La tía se había divorciado hacía poco. Linda, joven y graciosa como era, de inmediato empezó a recibir visitas de acaudalados pretendientes, pobres enamorados y amigos entrañables. En la pequeñita y pacata ciudad costera esto no cayó bien. Hasta la propia familia se puso en pie de guerra, en especial sus hermanas mayores, tan religiosas y santurronas.

Un día, aprovechando que la familia tomaba el fresco en la terraza de la vieja casona que miraba al río, la primera de sus hermanas empezó su discurso moralista, arremetiendo contra la enamoradiza tía. Ella con sus traviesos ojos de joven madre, la miraba con atención. Luego siguió la segunda con una retahíla de consejos y hasta la menor tomó la palabra para juzgarla por su coquetería.

ACTIVIDADES –
a) Según el relato, ¿dónde tomaba el fresco la familia el día en que la primera hermana empezó su discurso?
b) Copia sin cambios el fragmento del relato que empieza con las palabras "Un día, aprovechando" y termina con "por su coquetería.".

DATOS EN ESTUDIO –

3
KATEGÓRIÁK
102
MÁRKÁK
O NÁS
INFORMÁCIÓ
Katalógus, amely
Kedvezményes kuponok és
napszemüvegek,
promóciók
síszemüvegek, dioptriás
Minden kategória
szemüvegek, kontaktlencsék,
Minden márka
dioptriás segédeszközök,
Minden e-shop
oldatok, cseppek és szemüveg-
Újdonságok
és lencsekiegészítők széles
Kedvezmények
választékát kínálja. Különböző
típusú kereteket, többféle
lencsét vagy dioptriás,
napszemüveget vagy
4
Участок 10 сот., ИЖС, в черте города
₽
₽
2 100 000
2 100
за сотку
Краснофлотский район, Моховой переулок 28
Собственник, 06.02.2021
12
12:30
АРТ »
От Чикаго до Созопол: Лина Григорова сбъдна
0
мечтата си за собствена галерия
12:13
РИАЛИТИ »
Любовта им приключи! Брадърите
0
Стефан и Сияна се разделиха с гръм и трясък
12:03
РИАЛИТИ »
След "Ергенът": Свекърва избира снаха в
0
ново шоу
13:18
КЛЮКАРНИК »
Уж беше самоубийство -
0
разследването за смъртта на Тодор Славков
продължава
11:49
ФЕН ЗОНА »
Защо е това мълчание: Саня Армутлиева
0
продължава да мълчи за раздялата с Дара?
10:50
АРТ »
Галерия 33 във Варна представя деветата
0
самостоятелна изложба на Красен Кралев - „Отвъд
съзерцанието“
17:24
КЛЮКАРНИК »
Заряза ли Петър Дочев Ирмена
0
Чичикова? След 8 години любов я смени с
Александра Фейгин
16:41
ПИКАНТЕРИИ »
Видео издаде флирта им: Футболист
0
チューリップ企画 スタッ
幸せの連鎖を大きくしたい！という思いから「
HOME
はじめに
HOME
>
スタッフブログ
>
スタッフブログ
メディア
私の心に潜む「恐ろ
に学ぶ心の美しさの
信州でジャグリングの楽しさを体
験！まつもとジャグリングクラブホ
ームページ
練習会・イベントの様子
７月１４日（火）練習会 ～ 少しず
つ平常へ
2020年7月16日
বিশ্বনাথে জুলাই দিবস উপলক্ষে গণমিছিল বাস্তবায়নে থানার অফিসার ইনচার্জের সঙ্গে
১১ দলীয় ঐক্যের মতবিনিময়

RESULTADOS ESPERADOS –
a) En la terraza de la vieja casona que miraba al río.

b)
Un día, aprovechando que la familia tomaba el fresco en la terraza de la vieja casona que miraba al río, la primera de sus hermanas empezó su discurso moralista, arremetiendo contra la enamoradiza tía. Ella con sus traviesos ojos de joven madre, la miraba con atención. Luego siguió la segunda con una retahíla de consejos y hasta la menor tomó la palabra para juzgarla por su coquetería.